- **ACTIVITY**:
With "down" as the search word, show every line of the material that has it.

- **AVAILABLE RECORDS**:
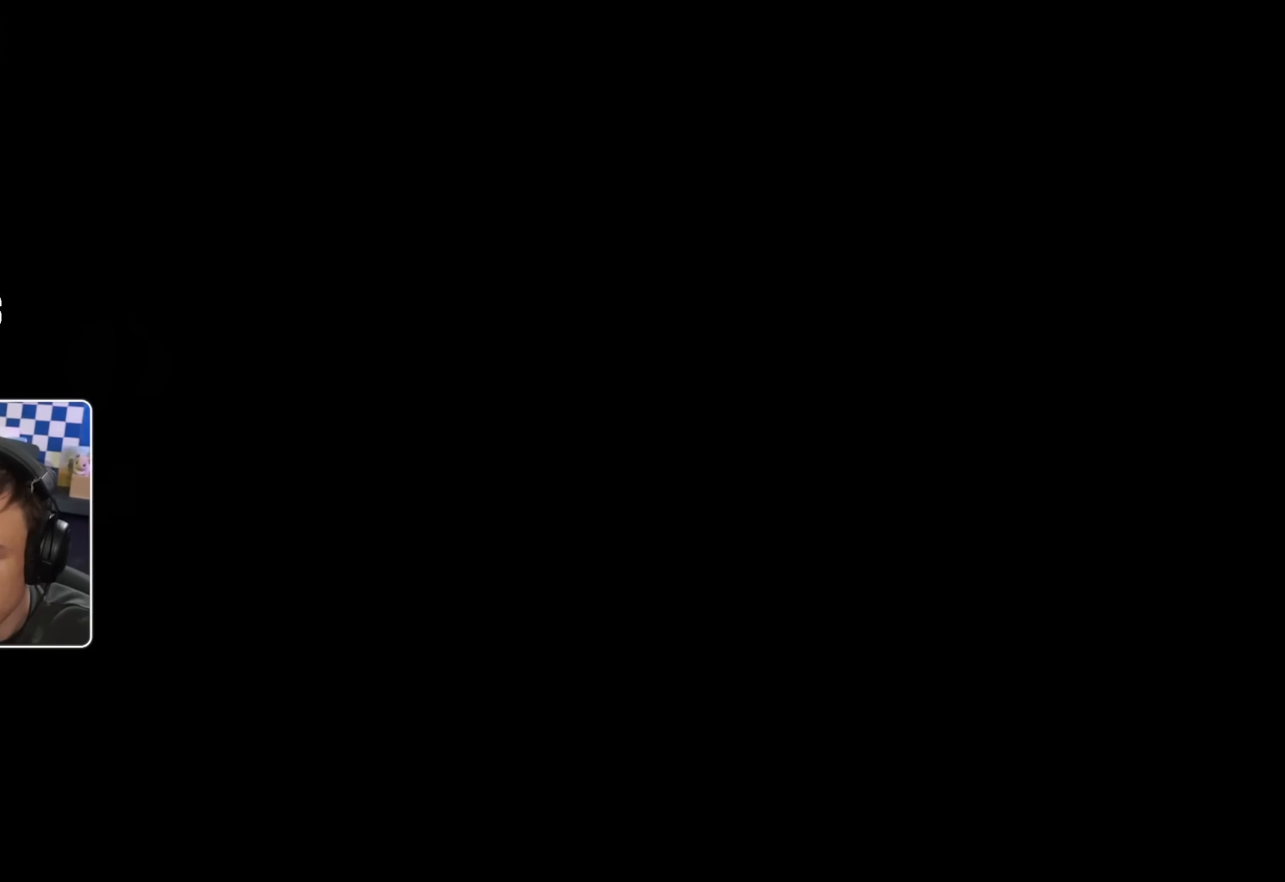
{"buttons": [], "left_stick": "up-right", "right_stick": "center", "events": [[350, "right_stick", "up-left"], [434, "right_stick", "center"], [450, "left_stick", "up-right"]]}
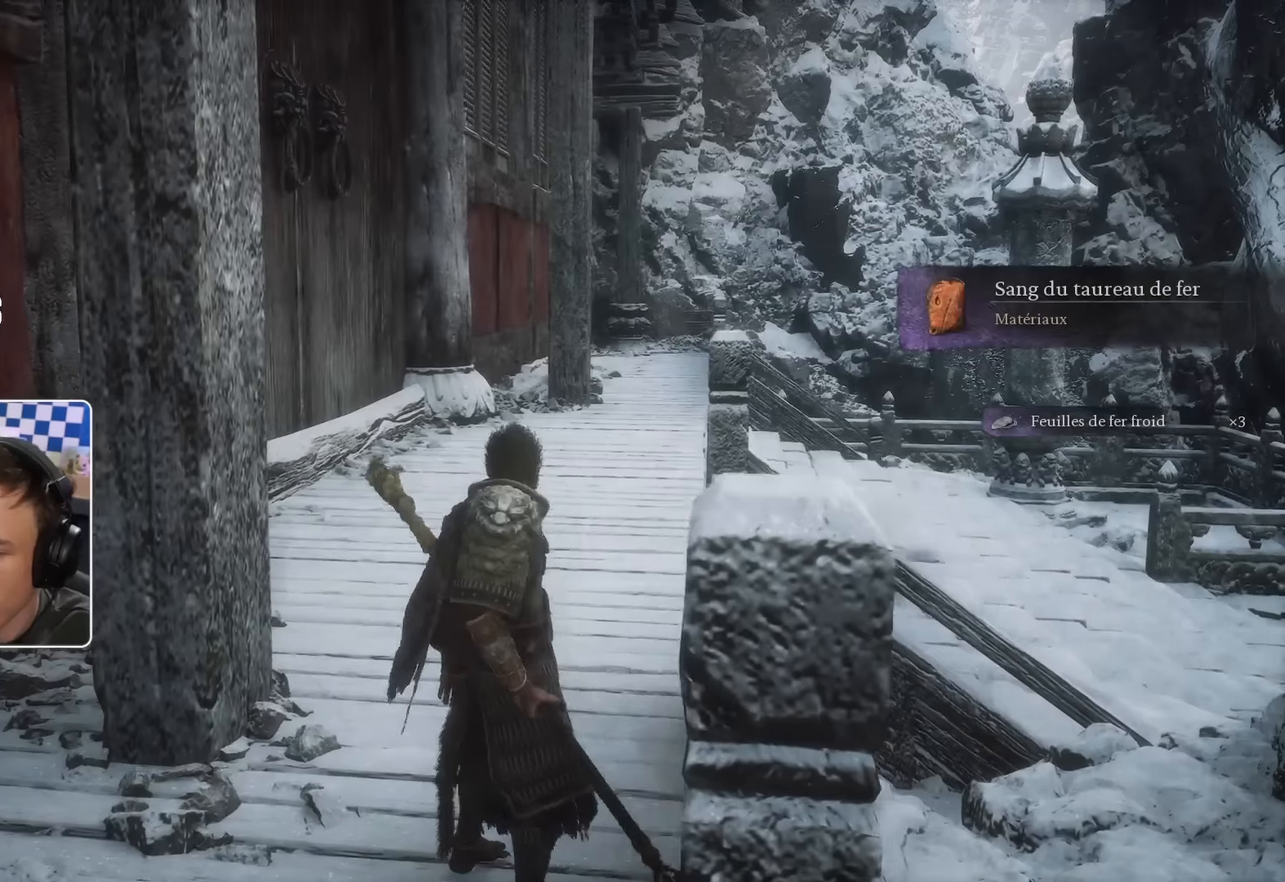
{"buttons": [], "left_stick": "up-right", "right_stick": "center", "events": [[384, "right_stick", "left"], [434, "right_stick", "center"]]}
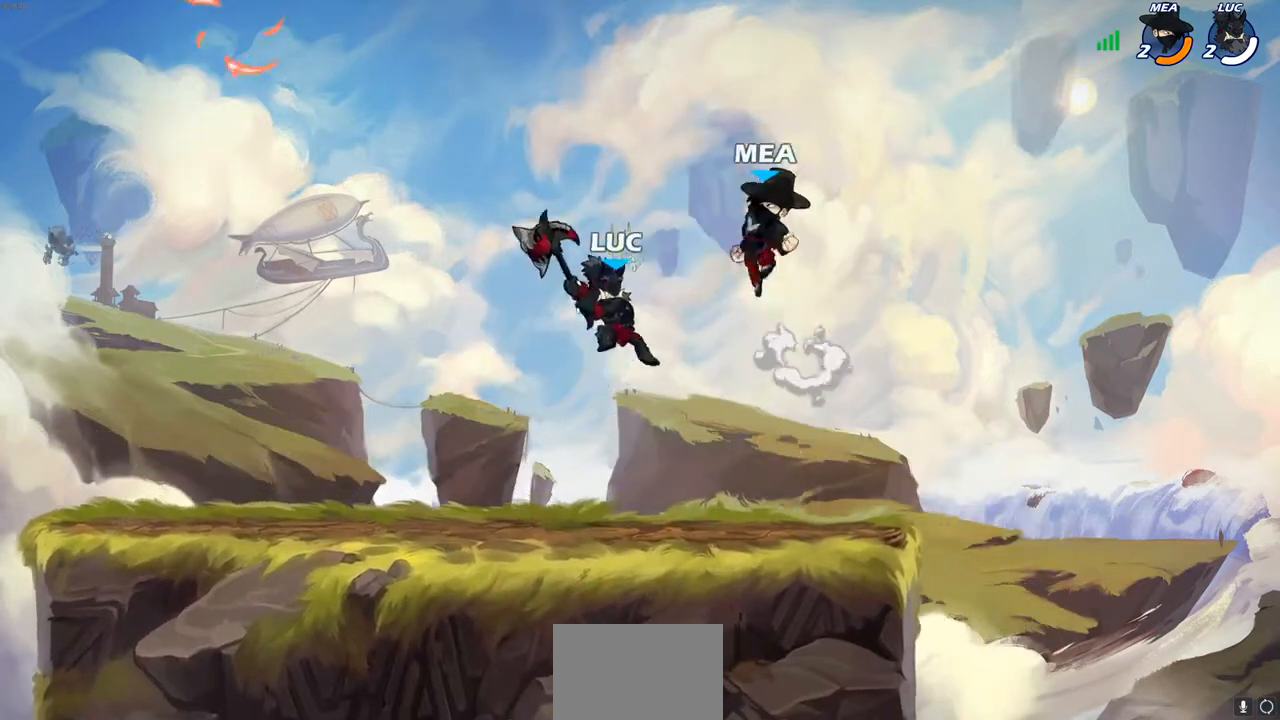
Gameplay with a controller (PlayStation layout); each line is a JSON object with the inputs held at the frame after it. "events" lists button and stick changes between this image and that frame as [ms after this image, input, new state], when the widget could be followed in between. Not read: R3.
{"buttons": [], "left_stick": "down-left", "right_stick": "center", "events": [[83, "left_stick", "up"], [200, "left_stick", "right"], [367, "left_stick", "down"], [417, "left_stick", "down-left"]]}
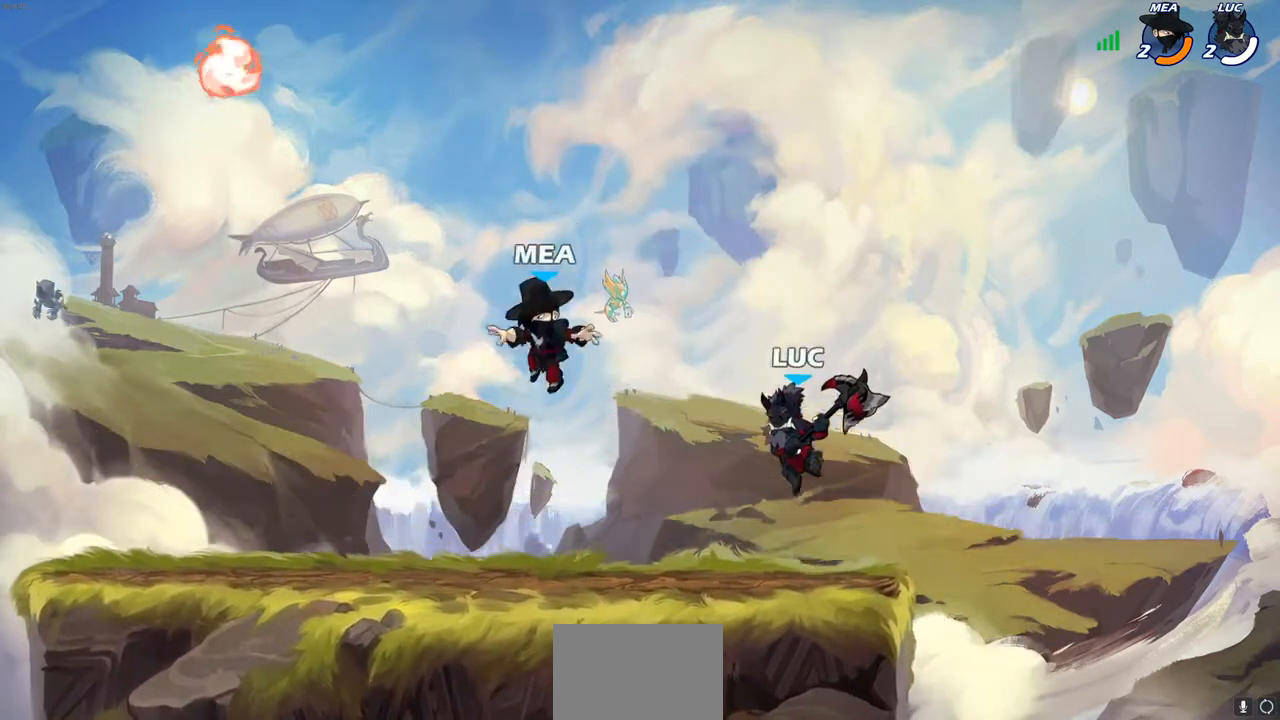
{"buttons": ["CIRCLE", "R2"], "left_stick": "left", "right_stick": "center", "events": [[17, "left_stick", "left"], [183, "R2", "down"], [300, "CIRCLE", "down"]]}
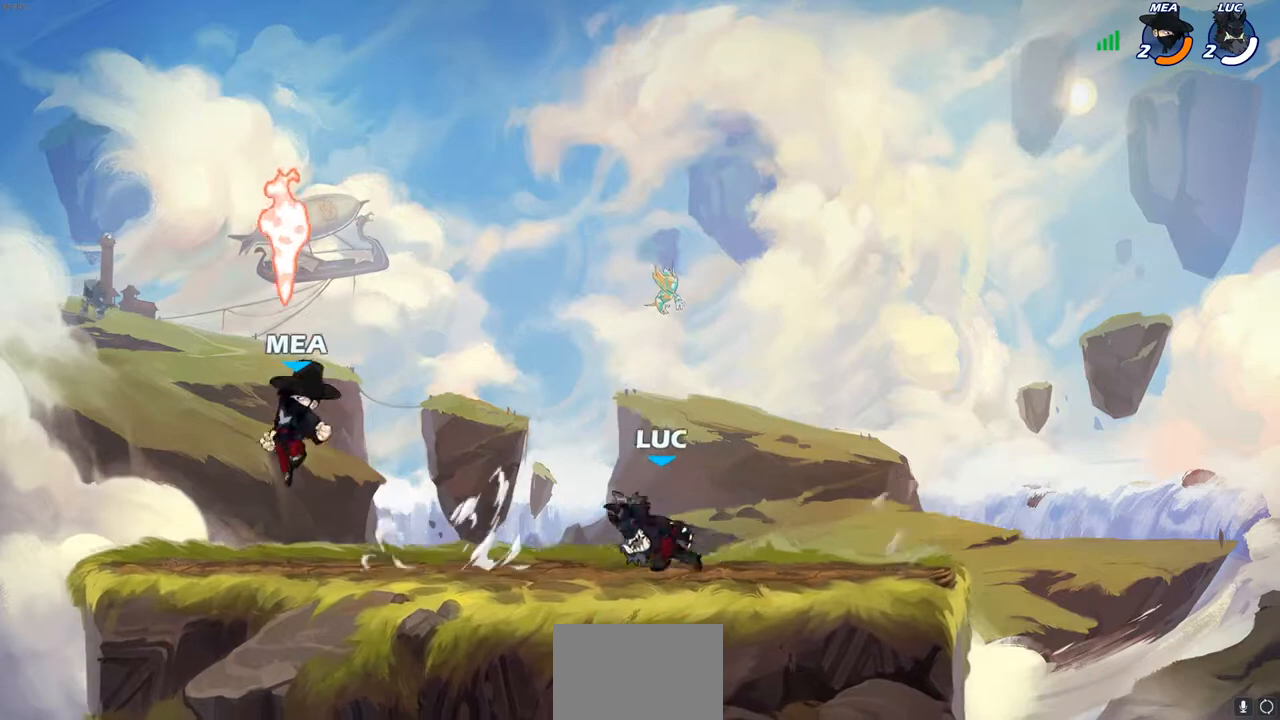
{"buttons": [], "left_stick": "center", "right_stick": "center", "events": [[67, "R2", "up"], [183, "CIRCLE", "up"], [183, "left_stick", "center"]]}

- **RESULT FOR THIS EXERCISE**:
{"buttons": [], "left_stick": "down-left", "right_stick": "center", "events": [[83, "left_stick", "up"], [200, "left_stick", "right"], [367, "left_stick", "down"], [417, "left_stick", "down-left"]]}
{"buttons": ["CIRCLE", "R2"], "left_stick": "left", "right_stick": "center", "events": [[17, "left_stick", "left"], [183, "R2", "down"], [300, "CIRCLE", "down"]]}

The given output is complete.